--- Objectif ---
Reproduisez mot pour mot le passage du texte ci-dessous sur la limite d'âge au football, depuis « Auteur : Kireg le » jusqu'à « celle du jeu. » inclus.

Dure limite que la limite d'âge quand on joue au football. D'autant qu'on ne la franchit que progressivement, symptôme après symptôme.

Auteur : Kireg le 3 Nov 2019

 

 

"Nous voici encore seuls. Tout cela est si lent, si lourd, si triste…. Bientôt je serai vieux. Et ce sera enfin fini. Il est venu tant de monde dans ma chambre. Ils ont dit des choses. Ils ne m’ont pas dit grand-chose. Ils sont partis. Ils sont devenus vieux, misérables et lents chacun dans un coin du monde." (Céline, Mort à crédit).

 

Que faire du temps dont on dispose? Un espace sans unité s’étire entre l’endroit où l’on se tient et celui où il aurait fallu être. La durée qui lui est associée permettra ou non de diriger la gestuelle – celle du corps et donc celle du jeu.

--- Informations fournies ---
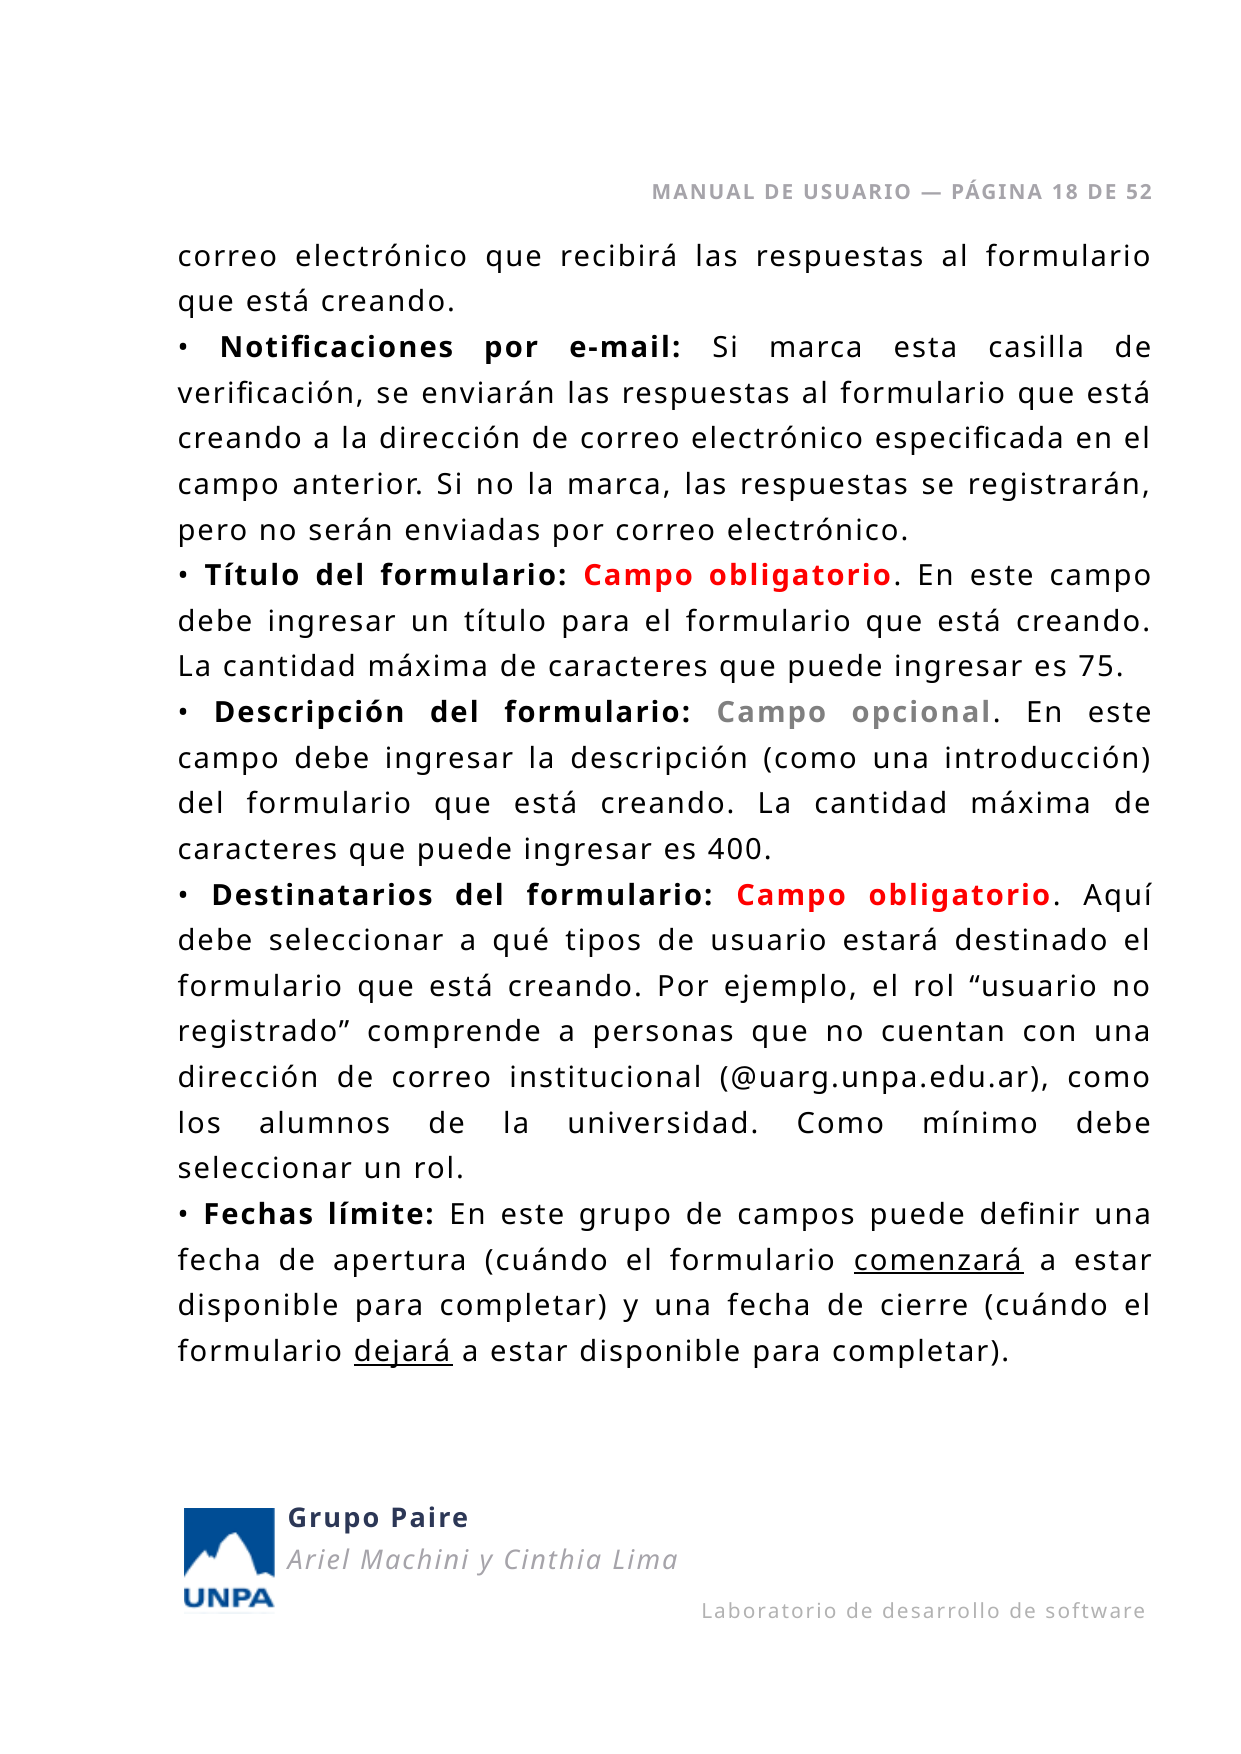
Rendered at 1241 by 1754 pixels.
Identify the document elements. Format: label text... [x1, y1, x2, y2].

--- Tâche accomplie ---
Auteur : Kireg le 3 Nov 2019

 

 

"Nous voici encore seuls. Tout cela est si lent, si lourd, si triste…. Bientôt je serai vieux. Et ce sera enfin fini. Il est venu tant de monde dans ma chambre. Ils ont dit des choses. Ils ne m’ont pas dit grand-chose. Ils sont partis. Ils sont devenus vieux, misérables et lents chacun dans un coin du monde." (Céline, Mort à crédit).

 

Que faire du temps dont on dispose? Un espace sans unité s’étire entre l’endroit où l’on se tient et celui où il aurait fallu être. La durée qui lui est associée permettra ou non de diriger la gestuelle – celle du corps et donc celle du jeu.